“Estados Unidos têm dado as costas para o sistema multilateral”

Alexandre Figueiredo, pós-doutorando em Economia pela USP, analisa o futuro da ONU diante da crise do multilateralismo instalada pelos EUA, ao esvaziar instituições essenciais para a colaboração entre os países

Alexandre Figueiredo, doutor pelo Programa de Pós-Graduação em Integração da América Latina (Prolam) da USP e pós-doutorando pela Faculdade de Economia, Administração e Contabilidade da USP de Ribeirão Preto, analisa o futuro da Organização das Nações Unidas diante da crise do multilateralismo, que, para ele, é causada por ataques desferidos pelos Estados Unidos, visando a esvaziar instituições essenciais garantidoras da colaboração justa entre os países.
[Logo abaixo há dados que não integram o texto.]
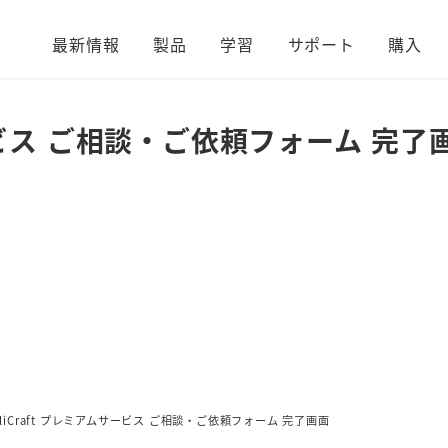
最新情報
製品
学習
サポート
購入
サービス ご相談・ご依頼フォーム 完了
pliCraft プレミアムサービス ご相談・ご依頼フォーム 完了画面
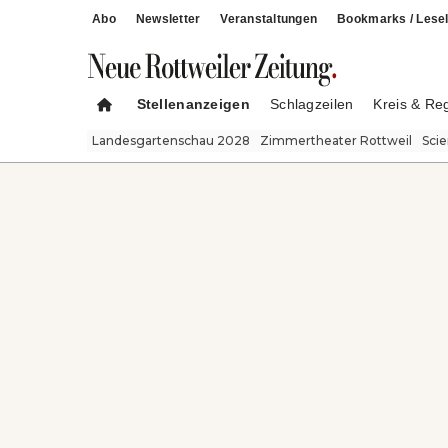
Abo
Newsletter
Veranstaltungen
Bookmarks / Lesel
Stellenanzeigen
Schlagzeilen
Kreis & Re
Landesgartenschau 2028
Zimmertheater Rottweil
Sci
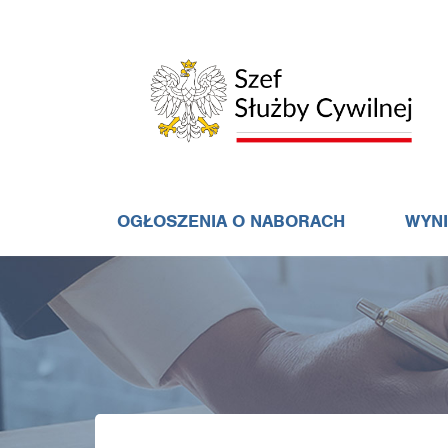
OGŁOSZENIA O NABORACH
WYN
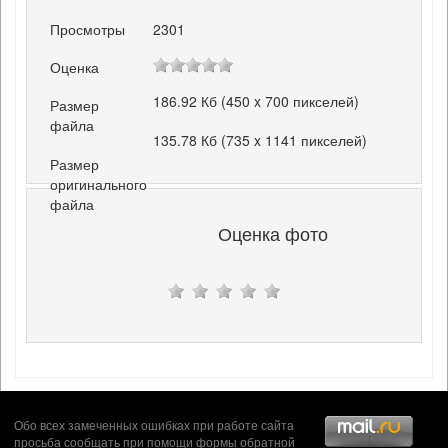
Просмотры
2301
Оценка
186.92 Кб (450 x 700 пикселей)
Размер
файла
135.78 Кб (735 x 1141 пикселей)
Размер
оригинального
файла
Оценка фото
Обо всех замеченных ошибках при работе сайта
просьба сообщать при помощи формы
обратной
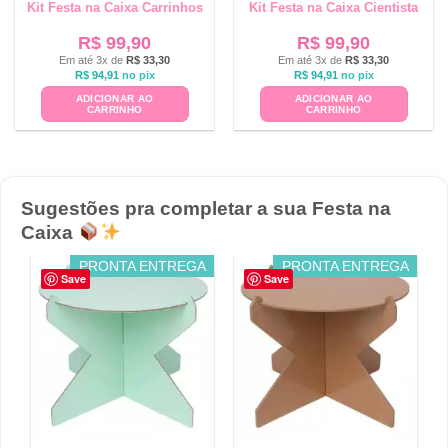
Kit Festa na Caixa Carrinhos
Kit Festa na Caixa Cientista
R$
99,90
R$
99,90
Em até 3x de
R$
33,30
Em até 3x de
R$
33,30
R$
94,91
no pix
R$
94,91
no pix
ADICIONAR AO
ADICIONAR AO
CARRINHO
CARRINHO
Sugestões pra completar a sua Festa na
Caixa
PRONTA ENTREGA
PRONTA ENTREGA
Save
Save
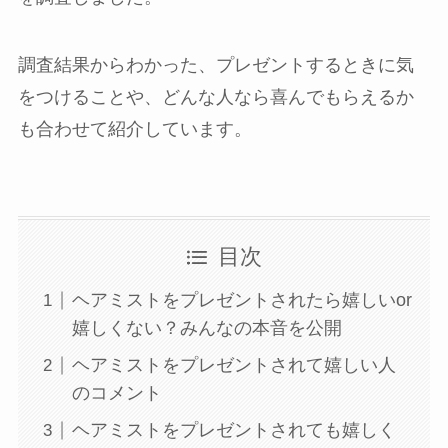
調査結果からわかった、プレゼントするときに気
をつけることや、どんな人なら喜んでもらえるか
も合わせて紹介しています。
目次
ヘアミストをプレゼントされたら嬉しいor
嬉しくない？みんなの本音を公開
ヘアミストをプレゼントされて嬉しい人
のコメント
ヘアミストをプレゼントされても嬉しく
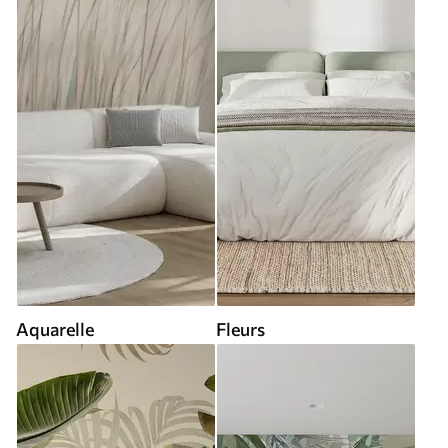
Aquarelle
Fleurs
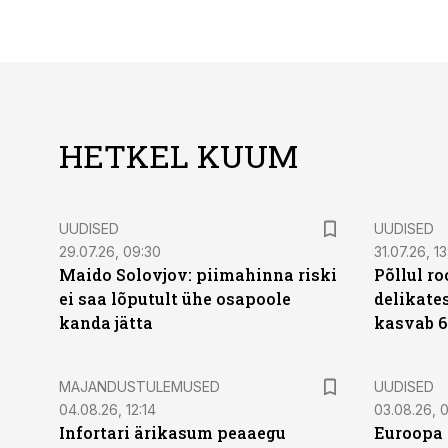
HETKEL KUUM
UUDISED
UUDISED
29.07.26, 09:30
31.07.26, 13
Maido Solovjov: piimahinna riski
Põllul r
ei saa lõputult ühe osapoole
delikates
kanda jätta
kasvab 6
MAJANDUSTULEMUSED
UUDISED
04.08.26, 12:14
03.08.26, 0
Infortari ärikasum peaaegu
Euroopa 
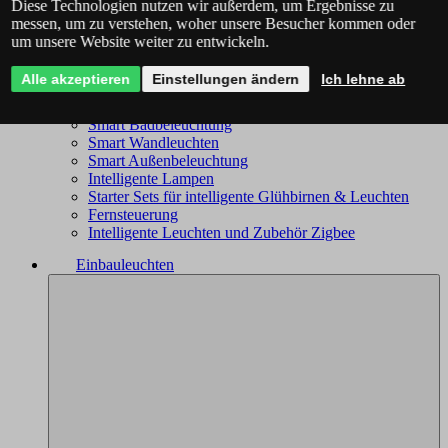
Diese Technologien nutzen wir außerdem, um Ergebnisse zu
Trio Wiz - das komplette Angebot
messen, um zu verstehen, woher unsere Besucher kommen oder
Smart Kronleuchter
um unsere Website weiter zu entwickeln.
Smart Deckenleuchten
Smart Leuchten
Alle akzeptieren
Einstellungen ändern
Ich lehne ab
Intelligente Lampen
Smart Spotleuchten
Smart Badbeleuchtung
Smart Wandleuchten
Smart Außenbeleuchtung
Intelligente Lampen
Starter Sets für intelligente Glühbirnen & Leuchten
Fernsteuerung
Intelligente Leuchten und Zubehör Zigbee
Einbauleuchten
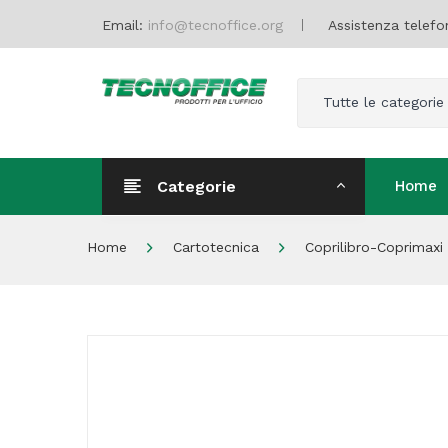
Email:
info@tecnoffice.org
Assistenza telefo
Tutte le categorie
Categorie
Home
Home
Home
Cartotecnica
Coprilibro-Coprimaxi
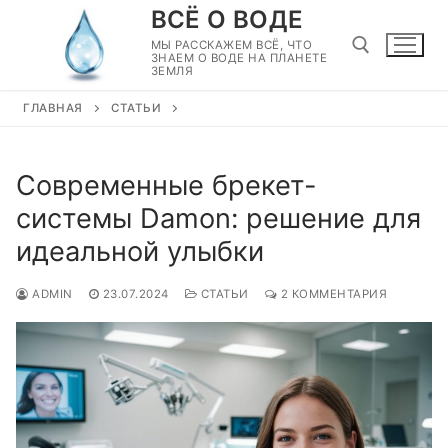
Перейти
ВСЁ О ВОДЕ
к
МЫ РАССКАЖЕМ ВСЁ, ЧТО
ЗНАЕМ О ВОДЕ НА ПЛАНЕТЕ
содержимому
ЗЕМЛЯ
ГЛАВНАЯ
СТАТЬИ
Найти:
Современные брекет-
системы Damon: решение для
идеальной улыбки
ADMIN
23.07.2024
СТАТЬИ
2 КОММЕНТАРИЯ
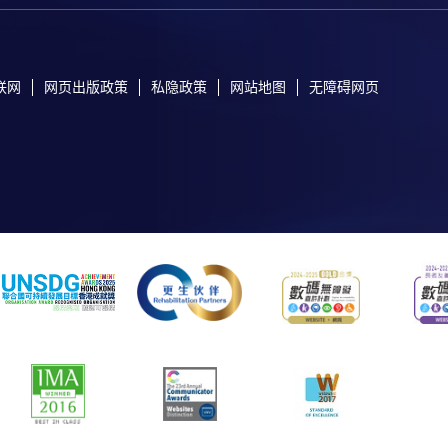
联网
网页出版政策
私隐政策
网站地图
无障碍网页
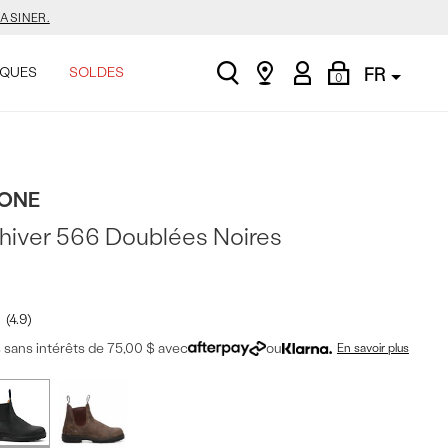
ASINER.
search
Find
My
Shopping
.
QUES
SOLDES
FR
0
a
Account
Bag
store
E.
ONE
ASINER.
'hiver 566 Doublées Noires
.
4.9
sans intérêts de 75,00 $ avec
ou
En savoir plus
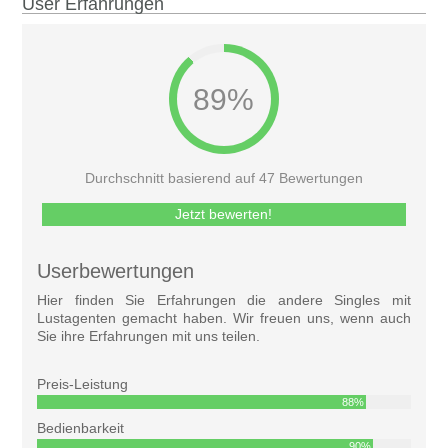
User Erfahrungen
89%
Durchschnitt basierend auf 47 Bewertungen
Jetzt bewerten!
Userbewertungen
Hier finden Sie Erfahrungen die andere Singles mit
Lustagenten gemacht haben. Wir freuen uns, wenn auch
Sie ihre Erfahrungen mit uns teilen.
Preis-Leistung
88%
Bedienbarkeit
90%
O especialista informa que, desde os anos 90, e posteriormente na invasão do Iraque – considerada ilegal pelo direito internacional, posto que não houve aprovação do Conselho de Segurança das Nações Unidas –, os Estados Unidos têm caminhado na contramão do sistema multilateral. Sob o governo democrata de Barack Obama, a Organização Mundial do Comércio, que também é uma esfera do multilateralismo, tem sido paulatinamente esvaziada com a opção dos norte-americanos de assinar tratados regionais de comércio, normas não reguladas pela OMC e que não passam pelo debate amplo com os demais Estados. “Ao ter que lidar com esse cenário de mais democracia e poder partilhado, os EUA têm dado as costas para o sistema multilateral que eles ajudaram a criar e atuado em carreira solo, cada vez mais agressivos contra essas instituições.”

Quanto à guerra comercial com a China, o entrevistado compartilha que o objetivo dos EUA não é a exclusão da potência asiática, mas, sim, uma maior incorporação no fluxo de comércio norte-americano, porém com uma inversão: que a China compre mais e venda menos para os estadunidenses. “A economia chinesa e a norte-americana são muito dependentes uma da outra. O cenário de uma nova Guerra Fria, embora o perigo exista, é muito distante, dados os interesses em jogo num conflito desse tipo.” 

A retórica anti-China, assumida pelo presidente Donald Trump, é agressiva, mas os líderes chineses têm respondido de forma diplomática para evitar conflito, como afirma o especialista: “É um retórica belicista e a China vem tentando responder diplomaticamente, preocupada em não ser tão agressiva quanto. Mas, com a intensificação de exercícios militares norte-americanos em Taiwan, existem situações que podem, sim, detonar um conflito e essa retórica agressiva não colabora com o cenário de paz e multilateralismo que a ONU simboliza e defende”.

Figueiredo acredita que a China é uma força que se opõe aos ataques ao multilateralismo, já que, mesmo sendo uma potência econômica em ascensão, busca ter objetivos de política externa abertos. E, desde a incorporação da China no sistema multilateral, foi o único país do Conselho de Segurança da ONU que não usou forças armadas contra terceiros. “[A China] é uma potência que colabora com a paz e o multilateralismo.”

Quanto às eleições nos Estados Unidos, Figueiredo acredita ser um momento de incertezas. Caso Biden seja eleito, é possível que haja mudanças na política externa, principalmente no que tange à guerra comercial com a China. Ele diz que Biden já afirmou em eventos que a guerra de Donald Trump contra a China é um equívoco, porque o país não representava nenhuma ameaça, mas o discurso sofreu alterações neste ano: “Ele não está gostando de ser taxado como amigo dos chineses. Num documento que ele [Joe Biden] publicou neste ano, na Foreign Affairs Magazine, prega a restauração de uma ordem internacional pró-Estados Unidos, restauração da Otan com mais força para isolar os russos e que o governo democrata fará muito mais para conter o que ele também considera ser um projeto de dominação mundial conduzido por Pequim”.

Já o Brasil, segundo Alexandre Figueiredo, deveria aproveitar a instabilidade entre as grandes potências para se favorecer ao invés de se prender em alianças: “Quando os poderosos estão em disputa, habilidoso é quem sabe usar isso a seu favor. O Brasil deveria ter um Itamaraty que operasse mais nesse sentido: usando a rivalidade entre eles e não se subordinando a qualquer um dos lados”.